In a report, a 48-year-old man and a 52-year-old woman were described, who developed anaphylaxis during off-label treatment with tocilizumab for COVID-19-induced cytokine storm.

The 48-year-old man (patient 1), who had asthma for ~20 years, presented with multiple complaints. He tested positive for SARS-CoV-2 PCR test and was found to have COVID-19 pneumonia. He was hospitalised, and he started receiving off-label treatment with oral hydroxychloroquine 2 × 200mg for 5 days and favipiravir at a loading dose of 2 × 800mg for the first day, followed by oral favipiravir 1 × 800mg for consecutive days (total 5 days) for COVID-19. Concomitantly, he received anticoagulant therapy with enoxaparin sodium [enoxaparin]. Additionally, for the treatment of asthma, he received formoterol, budesonide and ipratropium bromide. He was noted to have COVID-19-induced cytokine storm and macrophage activation syndrome (MAS), for which he started receiving off-label treatment with infusion of tocilizumab 8 mg/kg every 12 hours. He complained of itching without visible rash ~2 hours following the initiation of tocilizumab. Cardiac and respiratory system examinations were unremarkable. He started receiving pheniramine [pheniramine maleate] as he described to have pruritus. The second infusion of tocilizumab was scheduled to be given after 24 hours. On day 2, ~5 minutes following the initiation of tocilizumab, he developed shortness of breath, a drop in blood pressure and nausea, followed by respiratory and cardiac arrest. Hence, tocilizumab therapy was immediately discontinued. He was diagnosed to have tocilizumab-induced anaphylaxis, for which he was treated with epinephrine, pheniramine, ranitidine and methylprednisolone. He became conscious following treatment with epinephrine and cardiopulmonary resuscitation. The blood pressure stabilised, without requirement of an additional vasopressor. Since he continued to have MAS, he started receiving immune-globulin [immunoglobulin], after which no reaction was observed. Subsequently, he showed a significant improvement in clinical and laboratory findings. He was discharged and referred to the allergy clinic for confirmation of tocilizumab-induced reactions with skin tests. However, he refused to undergo skin tests.

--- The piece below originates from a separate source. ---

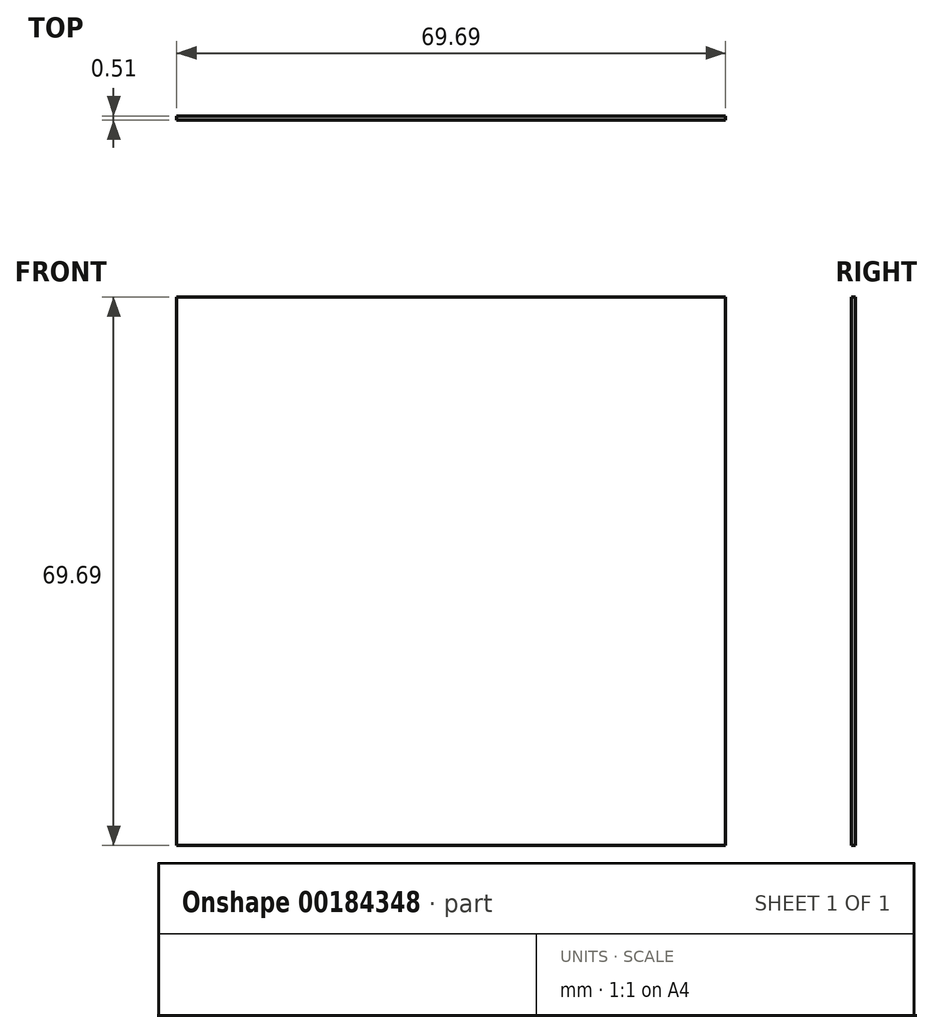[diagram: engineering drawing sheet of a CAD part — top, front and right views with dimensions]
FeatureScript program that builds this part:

The 52-year-old woman (patient 2), who presented with multiple symptoms, tested positive for SARS-CoV-2 PCR test and was noted to have COVID-19 pneumonia. She was hospitalised, and she started receiving off-label treatment with oral hydroxychloroquine 2 × 200mg for 5 days and favipiravir at a loading dose of 2 × 800mg for the first day, followed by oral favipiravir 1 x 800mg for consecutive days (total 5 days) for COVID-19. Concomitantly, she received anticoagulant therapy with enoxaparin sodium [enoxaparin]. She was noted to have COVID-19-induced cytokine storm and MAS, for which she started receiving off-label treatment with infusion of tocilizumab 8 mg/kg. Towards the end of the infusion, she developed diffuse rash, whole-body redness and worsening shortness of breath. Thus, she was suspected to have a drug-induced allergy, and the tocilizumab infusion was stopped. Blood pressure was noted to be 76/43, and she was treated with epinephrine, pheniramine [pheniramine maleate], ranitidine and methylprednisolone for anaphylaxis. Also, she received dopamine as an additional vasopressor therapy. Subsequently, the shortness of breath relieved, and she became normotensive. She was diagnosed to have developed tocilizumab-induced anaphylaxis. Further tocilizumab therapy was not planned. She improved and was discharged. She was referred to the allergy clinic for confirmation of tocilizumab-induced reactions with skin tests; however, she refused to undergo skin tests.